• Exercise directions
Give the listing again exactly, skipping any pictures it holds.

========

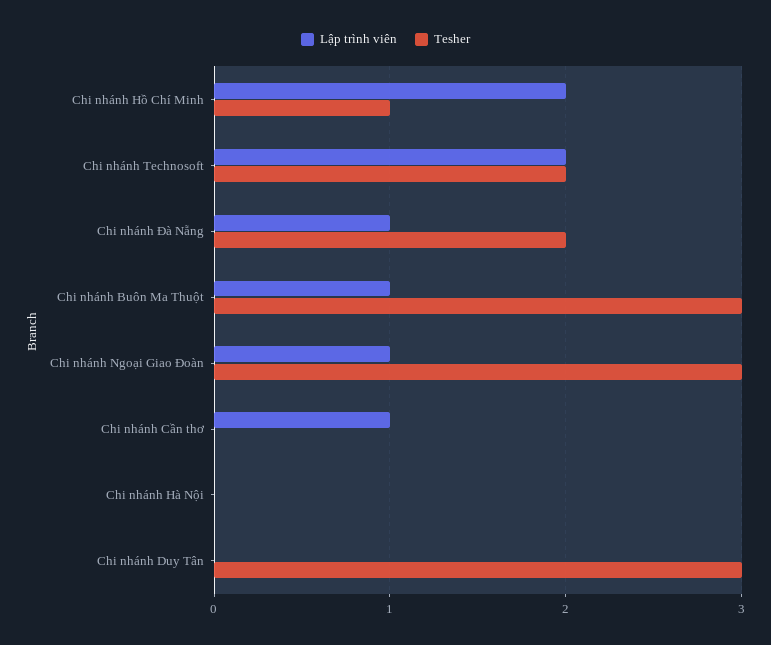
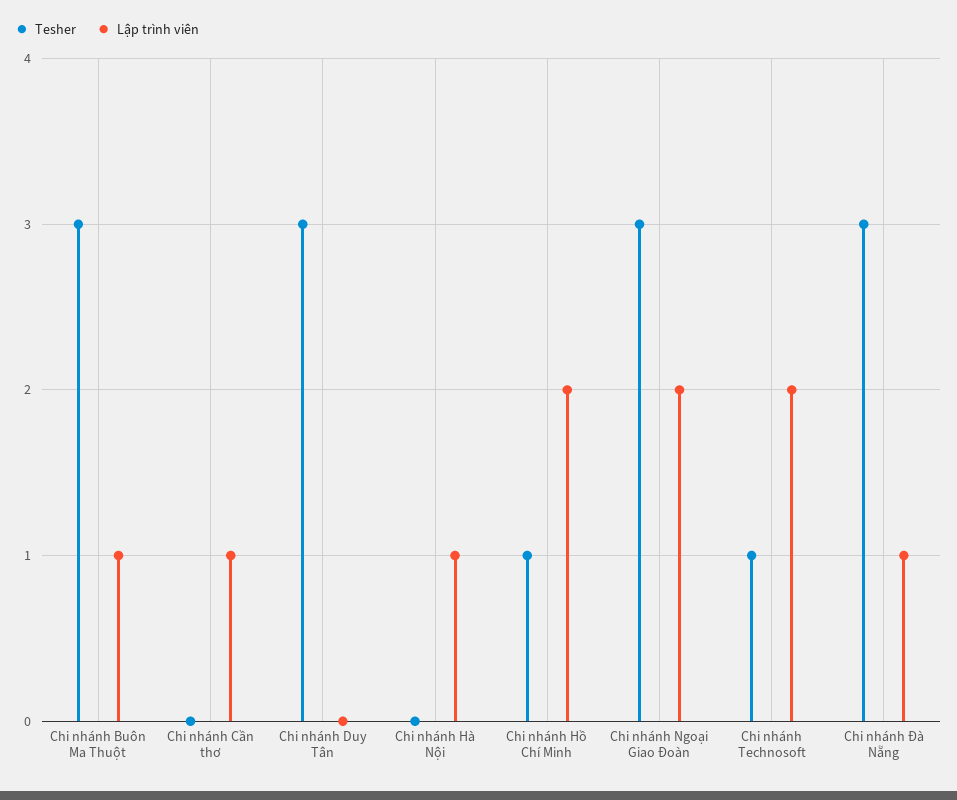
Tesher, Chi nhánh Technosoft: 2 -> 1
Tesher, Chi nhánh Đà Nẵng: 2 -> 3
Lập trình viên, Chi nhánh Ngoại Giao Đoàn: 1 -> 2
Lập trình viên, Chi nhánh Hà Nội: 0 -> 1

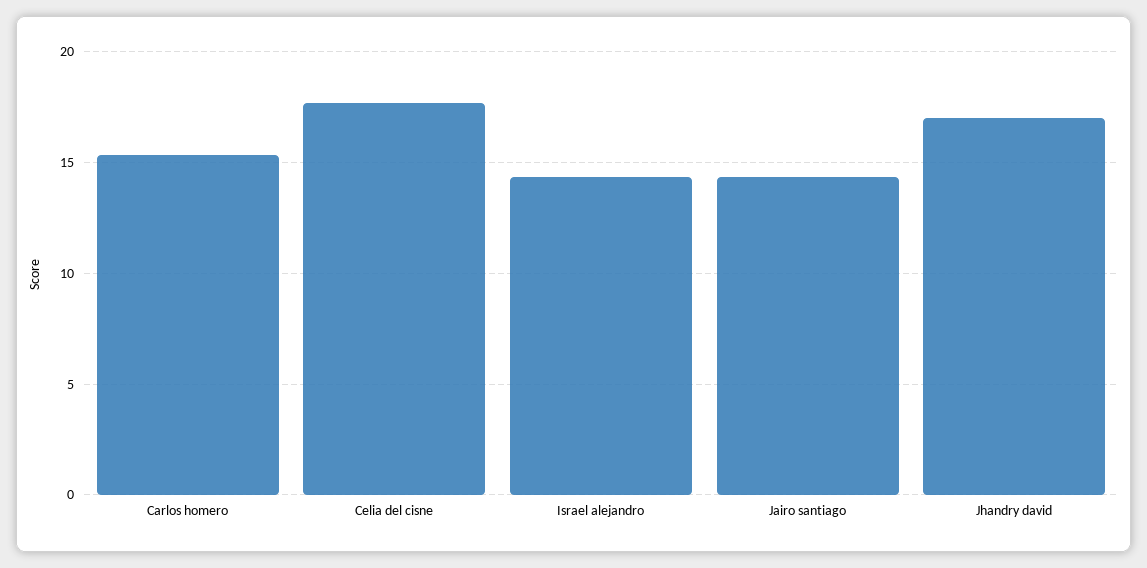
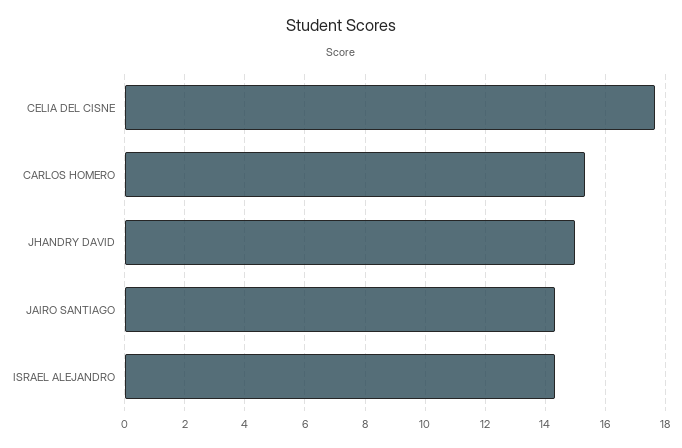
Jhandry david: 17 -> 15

========

• Result of this exercise
Tesher, Chi nhánh Technosoft: 2 -> 1
Tesher, Chi nhánh Đà Nẵng: 2 -> 3
Lập trình viên, Chi nhánh Ngoại Giao Đoàn: 1 -> 2
Lập trình viên, Chi nhánh Hà Nội: 0 -> 1

Jhandry david: 17 -> 15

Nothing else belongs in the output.